Christine's friend Carol had a great house in the eastern foothills of Albuquerque. The development was very Southwestern themed, with stuccoed concrete houses passing themselves off as adobe. (For the uninitiated, it seems you have to be very rich or very poor to have real adobe these days. Everyone else scrapes along with concrete, which demands air conditioning. One of the benefits of true adobe construction is that it doesn't.)
Architecurally, I think Carol got the pick of the litter. The house had nice details, a xeriscaped yard and terrific views. She showed the mark of a true cat person: she had cat-proofed two porches to let the boys get a breath of air without being coyote bait, but had not yet completed the human arrangements.

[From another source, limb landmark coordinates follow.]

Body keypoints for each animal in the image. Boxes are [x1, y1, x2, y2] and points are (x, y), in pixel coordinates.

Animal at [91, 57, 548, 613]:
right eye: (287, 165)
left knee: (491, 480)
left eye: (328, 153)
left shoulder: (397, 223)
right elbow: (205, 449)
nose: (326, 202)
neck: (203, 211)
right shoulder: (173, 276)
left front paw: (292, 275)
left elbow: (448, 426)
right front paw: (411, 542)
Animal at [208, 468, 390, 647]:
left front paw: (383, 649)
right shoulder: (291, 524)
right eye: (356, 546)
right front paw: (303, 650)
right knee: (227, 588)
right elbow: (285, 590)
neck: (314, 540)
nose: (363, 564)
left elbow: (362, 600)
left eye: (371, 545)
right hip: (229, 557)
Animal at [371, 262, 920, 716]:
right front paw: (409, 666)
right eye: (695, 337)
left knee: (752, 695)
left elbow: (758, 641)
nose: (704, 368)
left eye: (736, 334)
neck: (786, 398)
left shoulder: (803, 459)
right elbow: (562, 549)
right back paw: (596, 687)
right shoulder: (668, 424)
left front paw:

Before leaving, I was warned that the Ohio state flower is the orange roadside construction barrel, but I have to say that New Mexico wiped all the roadwork competition off the field. Of the 150 or so miles between Carol's house and Gallup, at least 50 were under construction, and a good deal of I-40 east of Albuquerque was out of commission for various projects. Note to the New Mexico administration: the thank-you signs do not help!

We knew we were getting onto "the res" by the prevalence of two features: billboards as thick as the old Burma Shave signs, but much bigger, and casinos. Despite a couple of contrary efforts trying to inject good taste into the proceedings, one gets the idea that gambling and schlock are the reservations' chief enterprises. This had been the leitmotif ever since we left the Missouri smut shops behind, but west of Albuquerque the twin drumbeats of gambling and tourist claptrap reach incredible levels.

After you drive through the pass (and the largest and schlokiest Indian tourist traps) into Arizona, there's another one of those sudden transitions. All of a sudden it ain't the steppes, it's the fricken desert! By this time the trek to Winslow was seeming like a bad idea. We'd found that heat the forecasters were talking about. If its 93 degrees at 6000 feet, simple math tells you what to expect in the lower altitudes. Also, I-40 steers uncompromisingly into the sunset, an expression that loses its romance after your irises start to curl up. There wasn't much choice, though. There are towns along I-40 in this part of Arizona, all vying for la dinero turista, usually with prefab hotel rooms. All of them resembled towns less than they did vast trailer parks. I forget if it was Holbrook, Chambers or Sanders that got the Grape's unofficial doublewide density prize.

Eagles fans, I'm very sorry to report that Winslow, AZ, and its "standing on a corner" statue are not such a fine site to see, at least after a long drive and a little altitude sickness. It's enough to say that the buffet at the Flying A truck stop was the classiest restaurant in town. Note to the Winslow Chamber of Commerce: you need more than a third-rate statue and a 35 year old song to be a tourist magnet. Maybe a flatbed Ford rally?

And so to bed after 14 glorious hours on the road, in a motel smelling of Chinese food, which *was* the choice accommodation in Winslow.